### EXTRAIT FOURNI
☆ ☆ ☆

En cette journée mondiale de lutte contre la douleur, le professeur Serge Perrot, rhumatologue à l’hôpital Cochin à Paris, refuse le terme de « douleurs inexpliquées ».
Serge Perrot, rhumatologue, est en charge du centre de la douleur de l’hôpital Cochin (AP-HP) à Paris et auteur de « La douleur, je m’en sors » (Ed. In Press). En cette journée mondiale de lutte contre la douleur, le professeur constate qu’il y a encore d’énormes progrès à faire en la matière.
Vous refusez le terme de « douleurs inexpliquées ». Pourquoi ?

☆ ☆ ☆

### DONNÉES FOURNIES
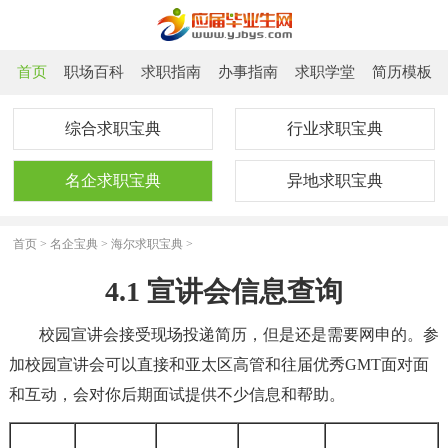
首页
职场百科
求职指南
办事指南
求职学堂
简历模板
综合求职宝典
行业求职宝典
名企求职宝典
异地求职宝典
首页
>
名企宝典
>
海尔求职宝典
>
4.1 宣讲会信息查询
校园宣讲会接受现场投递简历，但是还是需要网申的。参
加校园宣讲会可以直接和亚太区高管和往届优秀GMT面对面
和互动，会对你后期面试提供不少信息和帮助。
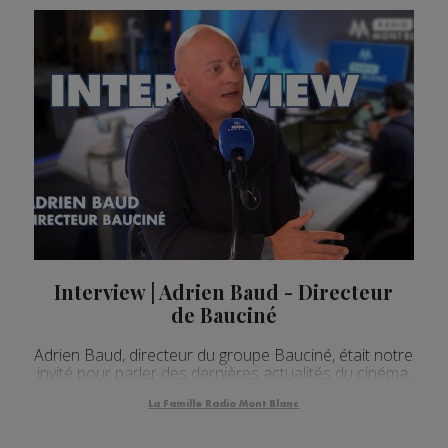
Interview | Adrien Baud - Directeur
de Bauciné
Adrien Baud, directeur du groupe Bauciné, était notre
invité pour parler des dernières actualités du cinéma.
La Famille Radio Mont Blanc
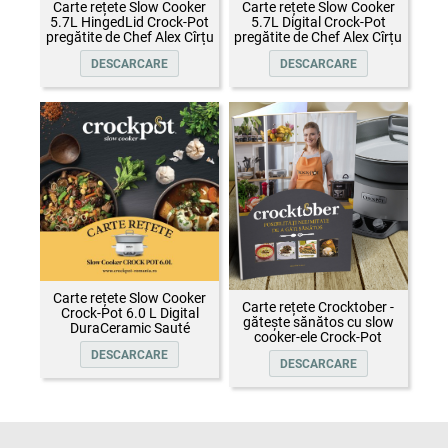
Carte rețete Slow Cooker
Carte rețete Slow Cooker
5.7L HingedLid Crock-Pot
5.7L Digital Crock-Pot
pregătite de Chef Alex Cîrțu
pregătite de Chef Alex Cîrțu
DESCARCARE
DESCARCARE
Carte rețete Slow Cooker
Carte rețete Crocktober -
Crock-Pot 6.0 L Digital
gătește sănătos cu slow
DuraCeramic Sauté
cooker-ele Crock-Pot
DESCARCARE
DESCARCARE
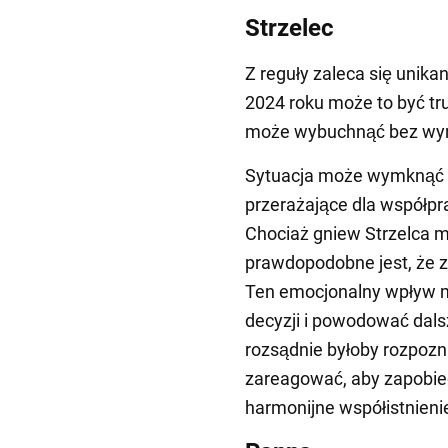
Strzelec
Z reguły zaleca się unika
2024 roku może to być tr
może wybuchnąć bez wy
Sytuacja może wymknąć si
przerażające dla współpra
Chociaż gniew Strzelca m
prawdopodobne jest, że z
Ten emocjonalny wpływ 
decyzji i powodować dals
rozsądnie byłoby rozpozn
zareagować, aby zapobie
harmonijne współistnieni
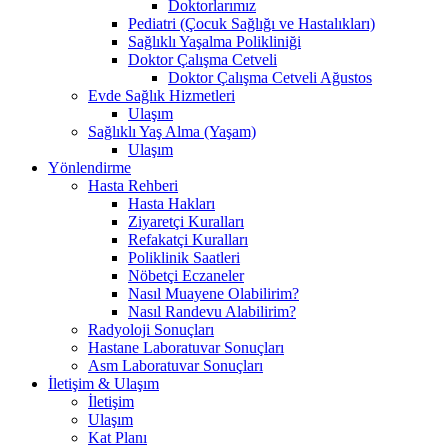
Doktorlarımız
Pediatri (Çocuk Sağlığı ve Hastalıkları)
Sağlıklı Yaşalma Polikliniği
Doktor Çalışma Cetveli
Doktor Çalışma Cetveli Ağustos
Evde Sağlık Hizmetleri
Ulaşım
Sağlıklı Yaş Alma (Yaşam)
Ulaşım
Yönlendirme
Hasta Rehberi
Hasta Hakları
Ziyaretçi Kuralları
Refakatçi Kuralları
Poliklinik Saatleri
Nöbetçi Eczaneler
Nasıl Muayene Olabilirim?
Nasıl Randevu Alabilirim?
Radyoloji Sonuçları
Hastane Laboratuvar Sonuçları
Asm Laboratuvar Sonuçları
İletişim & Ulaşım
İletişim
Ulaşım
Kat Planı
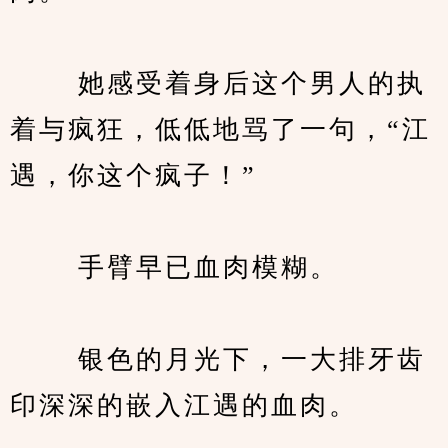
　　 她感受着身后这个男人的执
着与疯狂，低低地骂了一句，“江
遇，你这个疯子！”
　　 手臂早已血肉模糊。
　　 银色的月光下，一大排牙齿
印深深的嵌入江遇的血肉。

☆ ☆ ☆

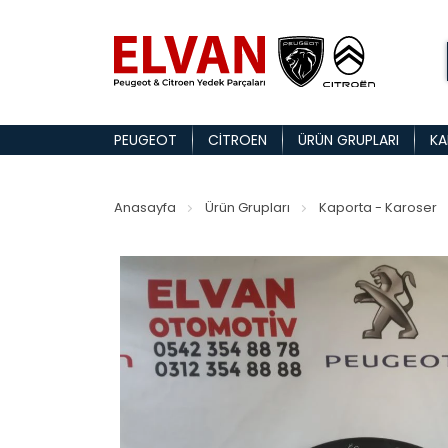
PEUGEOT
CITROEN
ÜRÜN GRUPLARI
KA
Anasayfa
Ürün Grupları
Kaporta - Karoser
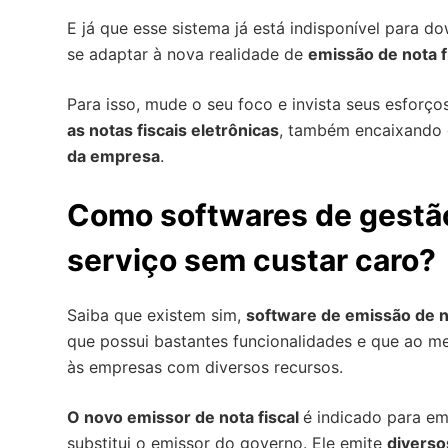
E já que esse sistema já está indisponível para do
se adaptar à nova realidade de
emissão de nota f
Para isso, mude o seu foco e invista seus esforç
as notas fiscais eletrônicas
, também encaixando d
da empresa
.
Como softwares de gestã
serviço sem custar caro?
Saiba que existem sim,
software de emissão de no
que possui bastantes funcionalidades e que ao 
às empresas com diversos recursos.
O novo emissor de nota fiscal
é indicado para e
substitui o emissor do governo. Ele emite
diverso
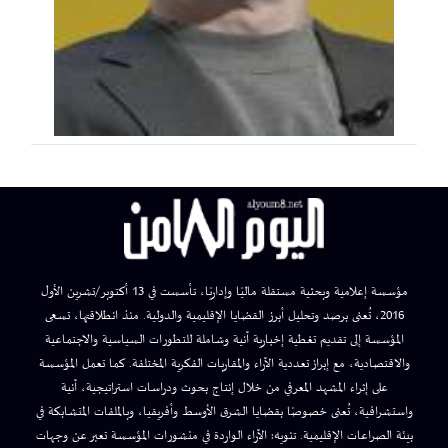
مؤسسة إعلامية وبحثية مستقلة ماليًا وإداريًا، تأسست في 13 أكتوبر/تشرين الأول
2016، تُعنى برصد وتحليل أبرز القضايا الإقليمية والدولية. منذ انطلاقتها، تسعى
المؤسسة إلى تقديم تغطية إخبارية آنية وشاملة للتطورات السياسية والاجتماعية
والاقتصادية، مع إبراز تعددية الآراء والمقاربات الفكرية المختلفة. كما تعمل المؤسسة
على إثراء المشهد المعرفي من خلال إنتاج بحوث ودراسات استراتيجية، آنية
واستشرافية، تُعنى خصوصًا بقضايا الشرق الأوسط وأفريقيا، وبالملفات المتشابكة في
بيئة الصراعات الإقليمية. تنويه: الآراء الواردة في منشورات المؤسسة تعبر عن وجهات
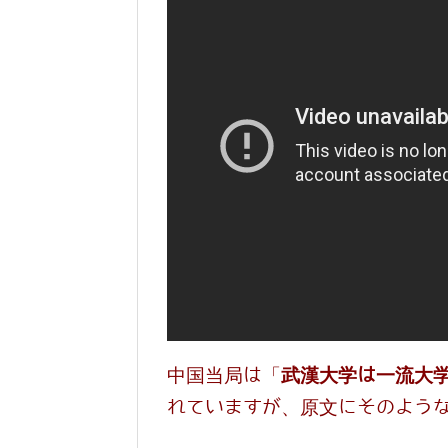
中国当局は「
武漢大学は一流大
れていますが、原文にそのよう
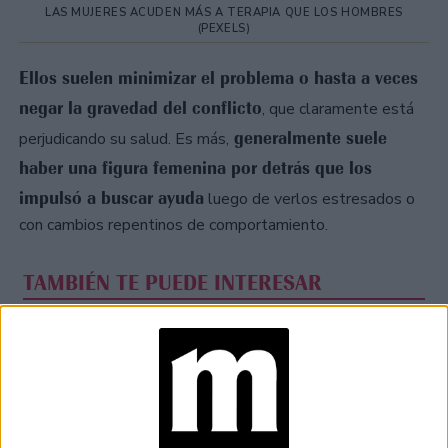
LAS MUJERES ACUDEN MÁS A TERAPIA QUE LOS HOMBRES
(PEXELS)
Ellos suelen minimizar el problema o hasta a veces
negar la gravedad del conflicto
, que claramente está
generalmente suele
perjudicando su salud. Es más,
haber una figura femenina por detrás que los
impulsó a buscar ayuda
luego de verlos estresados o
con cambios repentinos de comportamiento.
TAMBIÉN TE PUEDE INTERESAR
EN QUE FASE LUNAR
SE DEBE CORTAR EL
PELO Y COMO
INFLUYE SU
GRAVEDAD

☆ ☆ ☆

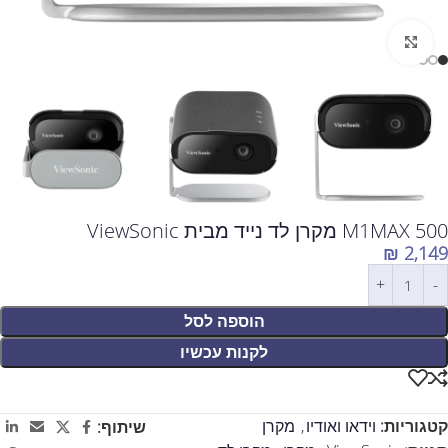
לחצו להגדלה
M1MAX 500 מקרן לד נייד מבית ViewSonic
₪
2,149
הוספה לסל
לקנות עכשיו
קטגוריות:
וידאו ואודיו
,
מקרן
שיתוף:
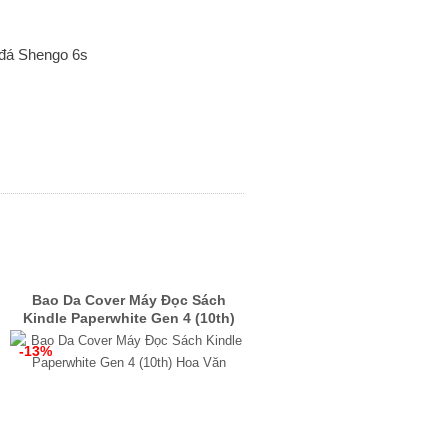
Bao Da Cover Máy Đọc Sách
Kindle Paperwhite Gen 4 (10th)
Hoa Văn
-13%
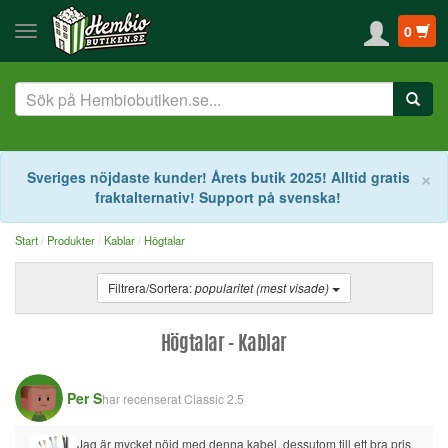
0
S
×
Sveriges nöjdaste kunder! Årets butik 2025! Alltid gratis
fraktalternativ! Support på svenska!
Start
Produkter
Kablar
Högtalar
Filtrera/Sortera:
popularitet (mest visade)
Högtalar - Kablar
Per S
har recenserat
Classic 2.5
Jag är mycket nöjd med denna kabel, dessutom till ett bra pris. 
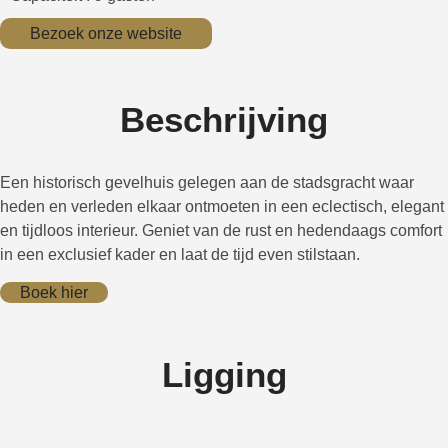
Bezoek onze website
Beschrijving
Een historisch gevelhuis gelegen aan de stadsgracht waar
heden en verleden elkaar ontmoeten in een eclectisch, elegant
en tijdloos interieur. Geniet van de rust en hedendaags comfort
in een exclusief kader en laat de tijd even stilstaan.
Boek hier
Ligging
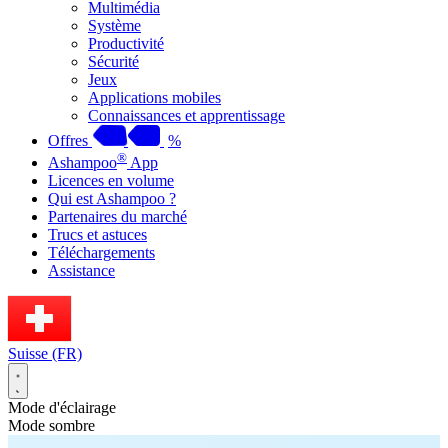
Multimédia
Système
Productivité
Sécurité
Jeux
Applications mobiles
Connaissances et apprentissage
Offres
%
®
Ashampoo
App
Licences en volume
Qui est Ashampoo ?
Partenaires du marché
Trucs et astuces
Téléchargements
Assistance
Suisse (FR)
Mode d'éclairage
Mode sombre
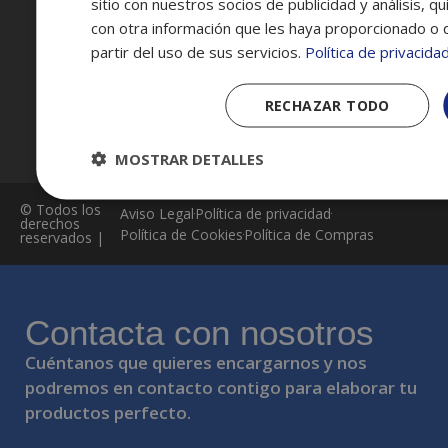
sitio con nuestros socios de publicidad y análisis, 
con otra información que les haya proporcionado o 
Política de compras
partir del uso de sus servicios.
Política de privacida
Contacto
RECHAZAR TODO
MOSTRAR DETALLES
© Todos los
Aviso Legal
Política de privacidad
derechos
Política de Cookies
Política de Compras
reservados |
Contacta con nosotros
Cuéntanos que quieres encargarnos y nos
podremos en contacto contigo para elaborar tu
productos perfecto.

☆ ☆ ☆

Recopiez mot pour mot, s'il vous plaît, le passage de l'extrait fourni qui va de « Serge Perrot, rhumatologue, est » à « en la matière. ». Appuyez-vous uniquement sur l'extrait fourni.

Serge Perrot, rhumatologue, est en charge du centre de la douleur de l’hôpital Cochin (AP-HP) à Paris et auteur de « La douleur, je m’en sors » (Ed. In Press). En cette journée mondiale de lutte contre la douleur, le professeur constate qu’il y a encore d’énormes progrès à faire en la matière.